9.ENTIRE AGREEMENT. This Agreement, together with the Plan, contains the entire agreement of the parties with respect to the Restricted Stock Unit Award granted hereby and may not be changed orally but only by an instrument in writing signed by the party against whom enforcement of any change, modification or extension is sought.
10.NOTICE. Any notice to be delivered under this Agreement shall be given in writing and delivered by hand, sent by telecopy or enclosed in a properly sealed envelope addressed to the Company or the Participant at their last known address, registered and deposited, postage prepaid, in a post office regularly maintained by the United States Postal Service.
11.GOVERNING LAW. This Agreement shall be governed by the laws of the State of Texas, excluding any conflicts or choice of law rule or principle that might otherwise refer construction or interpretation of this Agreement to the substantive law of another jurisdiction. The Participant agrees to submit to the exclusive jurisdiction and venue of the federal or state courts located in Xxxxxx County, Texas, to resolve any and all issues that may arise out of or relate to the Plan or this Agreement.
12.HEADINGS. The headings in this Agreement are for convenience only and shall not be used to interpret or construe the provisions of this Agreement.
13.BINDING EFFECT. This Agreement shall be binding upon and inure to the benefit of any successor or successors of the Company.
14.SECTION 409A COMPLIANCE. This Agreement is intended to be exempt from or otherwise comply with the provisions of Section 409A of the Code. Notwithstanding the foregoing, if the Restricted Stock Unit Award constitutes “deferred compensation” under Section 409A of the Code and the Restricted Stock Unit Award become vested and settled upon the Participant’s termination of employment, payment with respect to the Restricted Stock Unit Award shall be delayed for a period of six months after the Participant’s termination of employment if the Participant is a “specified employee” as defined under Section 409A of the Code and if required pursuant to Section 409A of the Code.

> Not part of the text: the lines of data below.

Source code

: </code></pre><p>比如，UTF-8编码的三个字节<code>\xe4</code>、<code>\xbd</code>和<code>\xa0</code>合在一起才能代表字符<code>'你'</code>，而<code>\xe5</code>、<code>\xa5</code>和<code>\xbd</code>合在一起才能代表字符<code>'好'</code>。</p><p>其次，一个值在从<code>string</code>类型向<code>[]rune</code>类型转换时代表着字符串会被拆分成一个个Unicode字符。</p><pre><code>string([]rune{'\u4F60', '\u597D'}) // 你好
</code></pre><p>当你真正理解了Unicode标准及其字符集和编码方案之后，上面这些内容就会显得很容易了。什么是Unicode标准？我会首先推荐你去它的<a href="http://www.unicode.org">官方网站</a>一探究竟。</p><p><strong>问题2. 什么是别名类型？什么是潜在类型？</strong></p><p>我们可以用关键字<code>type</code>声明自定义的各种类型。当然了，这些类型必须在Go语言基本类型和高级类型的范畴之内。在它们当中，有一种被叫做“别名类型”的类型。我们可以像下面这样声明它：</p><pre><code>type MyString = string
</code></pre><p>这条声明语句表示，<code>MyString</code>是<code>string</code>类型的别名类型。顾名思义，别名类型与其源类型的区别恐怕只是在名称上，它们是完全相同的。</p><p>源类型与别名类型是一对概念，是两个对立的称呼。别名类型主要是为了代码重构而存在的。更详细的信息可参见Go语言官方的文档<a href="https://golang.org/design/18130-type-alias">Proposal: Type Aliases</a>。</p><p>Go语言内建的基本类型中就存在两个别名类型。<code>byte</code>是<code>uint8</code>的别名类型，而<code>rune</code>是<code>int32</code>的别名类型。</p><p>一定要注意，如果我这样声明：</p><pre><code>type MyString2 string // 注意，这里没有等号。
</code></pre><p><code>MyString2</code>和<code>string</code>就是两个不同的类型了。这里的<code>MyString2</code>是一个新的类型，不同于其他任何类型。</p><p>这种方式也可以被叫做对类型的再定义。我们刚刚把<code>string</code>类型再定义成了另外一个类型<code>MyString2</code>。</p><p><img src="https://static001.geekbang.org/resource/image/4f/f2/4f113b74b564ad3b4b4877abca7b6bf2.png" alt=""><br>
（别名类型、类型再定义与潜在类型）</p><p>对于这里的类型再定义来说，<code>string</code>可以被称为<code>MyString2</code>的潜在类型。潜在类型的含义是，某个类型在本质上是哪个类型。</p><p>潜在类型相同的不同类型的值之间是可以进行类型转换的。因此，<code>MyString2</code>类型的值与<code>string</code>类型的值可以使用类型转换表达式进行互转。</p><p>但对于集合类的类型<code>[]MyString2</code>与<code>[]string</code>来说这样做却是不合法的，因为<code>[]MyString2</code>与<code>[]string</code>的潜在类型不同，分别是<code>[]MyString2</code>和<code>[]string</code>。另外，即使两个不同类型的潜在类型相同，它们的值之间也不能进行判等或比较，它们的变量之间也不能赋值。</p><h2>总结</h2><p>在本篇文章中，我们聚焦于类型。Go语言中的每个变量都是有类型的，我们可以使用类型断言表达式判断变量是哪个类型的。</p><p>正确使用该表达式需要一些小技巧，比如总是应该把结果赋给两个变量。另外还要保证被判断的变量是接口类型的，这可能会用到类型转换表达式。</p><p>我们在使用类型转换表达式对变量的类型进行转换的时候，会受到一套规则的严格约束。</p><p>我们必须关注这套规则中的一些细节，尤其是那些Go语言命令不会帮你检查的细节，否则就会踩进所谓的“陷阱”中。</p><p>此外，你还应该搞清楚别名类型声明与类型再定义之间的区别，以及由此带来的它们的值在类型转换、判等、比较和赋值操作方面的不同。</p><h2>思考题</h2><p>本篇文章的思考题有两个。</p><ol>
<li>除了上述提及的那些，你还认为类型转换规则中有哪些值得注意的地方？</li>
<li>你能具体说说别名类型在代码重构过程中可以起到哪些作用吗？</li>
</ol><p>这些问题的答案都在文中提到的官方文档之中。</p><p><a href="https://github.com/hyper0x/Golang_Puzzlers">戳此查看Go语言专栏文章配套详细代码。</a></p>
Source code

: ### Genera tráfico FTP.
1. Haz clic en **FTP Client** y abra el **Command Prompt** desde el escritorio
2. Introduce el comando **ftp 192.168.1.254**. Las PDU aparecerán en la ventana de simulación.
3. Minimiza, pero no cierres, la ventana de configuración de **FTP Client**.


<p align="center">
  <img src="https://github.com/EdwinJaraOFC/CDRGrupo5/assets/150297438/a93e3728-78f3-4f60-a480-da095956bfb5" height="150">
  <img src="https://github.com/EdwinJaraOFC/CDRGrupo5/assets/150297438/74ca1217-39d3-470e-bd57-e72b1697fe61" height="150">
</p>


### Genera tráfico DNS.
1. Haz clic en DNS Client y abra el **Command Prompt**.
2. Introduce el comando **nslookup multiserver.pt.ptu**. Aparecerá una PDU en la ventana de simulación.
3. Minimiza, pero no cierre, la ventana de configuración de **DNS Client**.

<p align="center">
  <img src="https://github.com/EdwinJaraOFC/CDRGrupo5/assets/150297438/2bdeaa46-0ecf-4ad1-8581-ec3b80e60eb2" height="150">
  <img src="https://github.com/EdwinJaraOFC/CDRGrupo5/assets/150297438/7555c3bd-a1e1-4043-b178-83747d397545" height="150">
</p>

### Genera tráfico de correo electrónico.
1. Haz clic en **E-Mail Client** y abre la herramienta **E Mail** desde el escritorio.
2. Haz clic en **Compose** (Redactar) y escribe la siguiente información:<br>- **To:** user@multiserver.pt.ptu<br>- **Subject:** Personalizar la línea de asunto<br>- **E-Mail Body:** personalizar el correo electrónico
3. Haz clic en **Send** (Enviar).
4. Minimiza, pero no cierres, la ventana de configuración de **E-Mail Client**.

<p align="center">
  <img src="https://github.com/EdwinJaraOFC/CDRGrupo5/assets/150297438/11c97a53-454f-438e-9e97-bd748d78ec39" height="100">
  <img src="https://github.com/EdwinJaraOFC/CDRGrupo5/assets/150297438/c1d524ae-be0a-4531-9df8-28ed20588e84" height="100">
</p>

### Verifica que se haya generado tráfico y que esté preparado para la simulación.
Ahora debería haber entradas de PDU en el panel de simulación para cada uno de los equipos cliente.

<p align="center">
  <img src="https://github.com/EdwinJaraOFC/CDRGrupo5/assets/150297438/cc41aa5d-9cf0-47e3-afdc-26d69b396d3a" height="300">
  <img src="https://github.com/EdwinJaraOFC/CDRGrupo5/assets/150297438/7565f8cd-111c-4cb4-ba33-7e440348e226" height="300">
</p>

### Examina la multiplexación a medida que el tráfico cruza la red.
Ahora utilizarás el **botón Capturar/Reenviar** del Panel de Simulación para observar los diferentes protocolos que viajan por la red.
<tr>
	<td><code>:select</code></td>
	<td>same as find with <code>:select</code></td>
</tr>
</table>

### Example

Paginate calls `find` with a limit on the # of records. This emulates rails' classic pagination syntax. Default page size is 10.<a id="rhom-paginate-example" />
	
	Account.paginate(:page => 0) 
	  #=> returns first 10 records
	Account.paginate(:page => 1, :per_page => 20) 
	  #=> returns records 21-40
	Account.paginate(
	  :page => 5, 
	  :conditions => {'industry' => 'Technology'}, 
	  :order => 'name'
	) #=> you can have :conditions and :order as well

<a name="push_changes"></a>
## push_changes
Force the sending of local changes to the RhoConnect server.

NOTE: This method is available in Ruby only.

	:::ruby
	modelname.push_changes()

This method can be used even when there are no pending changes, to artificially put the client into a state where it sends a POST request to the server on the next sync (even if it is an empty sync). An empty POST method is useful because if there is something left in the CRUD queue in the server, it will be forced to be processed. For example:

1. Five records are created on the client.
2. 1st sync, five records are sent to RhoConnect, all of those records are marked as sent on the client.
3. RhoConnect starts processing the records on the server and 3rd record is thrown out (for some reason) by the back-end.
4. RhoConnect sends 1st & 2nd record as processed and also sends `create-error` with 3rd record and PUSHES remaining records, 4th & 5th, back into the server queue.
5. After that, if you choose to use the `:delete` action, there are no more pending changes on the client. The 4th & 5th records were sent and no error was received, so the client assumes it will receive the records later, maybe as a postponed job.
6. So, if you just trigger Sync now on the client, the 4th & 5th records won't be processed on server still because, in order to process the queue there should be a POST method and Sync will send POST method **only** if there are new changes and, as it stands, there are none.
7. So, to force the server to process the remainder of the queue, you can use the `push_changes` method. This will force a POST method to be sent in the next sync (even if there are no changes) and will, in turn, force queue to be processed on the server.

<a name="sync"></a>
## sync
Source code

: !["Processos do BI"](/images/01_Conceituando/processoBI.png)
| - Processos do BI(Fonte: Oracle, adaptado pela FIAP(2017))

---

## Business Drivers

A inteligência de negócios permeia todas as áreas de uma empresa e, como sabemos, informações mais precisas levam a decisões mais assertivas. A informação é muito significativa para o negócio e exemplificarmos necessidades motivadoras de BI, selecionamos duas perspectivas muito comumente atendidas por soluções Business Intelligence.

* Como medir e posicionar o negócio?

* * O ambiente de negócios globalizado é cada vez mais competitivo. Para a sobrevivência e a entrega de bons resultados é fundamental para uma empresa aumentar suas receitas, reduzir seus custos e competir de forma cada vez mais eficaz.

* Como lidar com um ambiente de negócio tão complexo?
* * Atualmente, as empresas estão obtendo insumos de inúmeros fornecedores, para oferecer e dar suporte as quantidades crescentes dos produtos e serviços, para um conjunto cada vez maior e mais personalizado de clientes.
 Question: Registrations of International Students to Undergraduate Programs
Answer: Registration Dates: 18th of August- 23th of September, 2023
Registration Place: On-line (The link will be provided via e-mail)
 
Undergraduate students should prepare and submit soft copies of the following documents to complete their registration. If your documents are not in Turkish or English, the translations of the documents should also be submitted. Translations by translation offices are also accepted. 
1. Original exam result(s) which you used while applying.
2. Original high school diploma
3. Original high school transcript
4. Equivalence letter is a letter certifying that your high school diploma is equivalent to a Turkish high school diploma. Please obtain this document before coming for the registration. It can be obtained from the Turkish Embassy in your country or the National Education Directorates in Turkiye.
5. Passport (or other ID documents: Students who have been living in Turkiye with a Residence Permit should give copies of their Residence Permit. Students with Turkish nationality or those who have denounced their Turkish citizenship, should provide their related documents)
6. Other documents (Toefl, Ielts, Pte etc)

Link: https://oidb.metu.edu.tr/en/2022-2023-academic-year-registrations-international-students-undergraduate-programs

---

If payment is delayed, the Restricted Stock Unit Award shall be paid within thirty (30) days of the date that is the six-month anniversary of the Participant’s termination of employment. Payments made with respect to this Agreement may only be made in a manner and upon an event permitted by Section 409A of the Code, and all payments to be made upon a termination of employment hereunder may only be made upon a “separation from service” (within the meaning of such term under section 409A of the Code) and each payment made under this Agreement shall be treated as a separate payment, and the right to a series of installment payments under this Agreement shall be treated as a right to a series of separate payments. In no event shall the Participant, directly or indirectly, designate the calendar year of payment. The Company may change or modify the terms of this Agreement without the Participant’s consent or signature if the Company determines, in its sole discretion, that such change or modification is necessary for purposes of compliance with or exemption from the requirements of Section 409A of the Code or any regulations or other guidance issued thereunder. Notwithstanding the previous sentence, the Company may also amend the Plan or this Agreement or revoke the Restricted Stock Unit Award to the extent permitted by the Plan.